Further, Damballa's products can identify and terminate communications initiated by malware lurking in the background on a system not previously known to be infected, Newman said.
I Fought the Flaw and the Flaw Won
Perhaps the problem is not that current security solutions are inadequate, but that they are not properly implemented.
IT security is not well understood and, therefore, is under-deployed, Steven Sprague, CEO of Wave Systems, told TechNewsWorld.
"We need to get down to basics and make sure the basics are done well," he said. "We need to follow guidance that already exists and test implementations."
Saying existing security technology has been proven inadequate because of the ease with which hackers trample all over the IT infrastructures they invade is "a bit like saying seat belts are a failed technology because they didn't save the life of someone in a car wreck that decided not to buckle their seat belt," Francis Brown, managing partner at Stach & Liu, told TechNewsWorld.
"The failure was not of the technology," he said.

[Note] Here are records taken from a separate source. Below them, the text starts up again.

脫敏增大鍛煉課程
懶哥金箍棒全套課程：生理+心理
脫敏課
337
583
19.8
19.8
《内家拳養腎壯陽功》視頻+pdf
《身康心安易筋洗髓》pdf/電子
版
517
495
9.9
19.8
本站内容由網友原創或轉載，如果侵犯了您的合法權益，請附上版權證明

In fact, focusing on new technologies and hoping for a new silver bullet that will "radically reshape" the state of information security is "a distraction, not a step in the direction of actually addressing existing issues," Brown remarked.
For example, the Sony PlayStation Network was hacked because Sony failed to put up a firewall to protect its servers and canned its network security staff a few weeks before the breach, he asserted.
Cash Won't Help Security Clunkers
Spending lavishly on IT security won't work, according to Brown.
Although intrusion detection and prevention systems are "valuable tools" for enterprise security, they are often improperly implemented, he pointed out.
Often, these tools have been tuned down to the point where they'll only notice the most blatant attacks, Brown said. "It's a bit like relying on a smoke alarm to save you from a house fire after you've removed the batteries from it because it was annoying you."
Companies should invest in setting up the processes and training staff to effectively use their IT security products, Brown recommended.
"Corporations will spend their limited resources -- time, budget and personnel -- on the latest and greatest mobile device security gizmo," he observed, "while they have servers with blank passwords, databases with default administrative passwords, unpatched software, intrusion-detection systems generating logs that nobody ever looks at, and other failures to sustain basic security functions."
Keep Things Simple
From the technology perspective, implementing stronger security in the operating system and Web browser is a cost-effective way to secure IT systems, Todd Feinman, CEO of Identity Finder, told TechNewsWorld.
"Block a virus at the operating system instead of training an employee to use new software," Feinman suggested. "Block phishing sites at the browser, so users don't load the next page purporting to need their password or bank account information."
Other simple things an enterprise can do include wiping "as much historic data containing sensitive information as possible," said Feinman, so that if a hacker gets through, "the most important assets of the company are not compromised."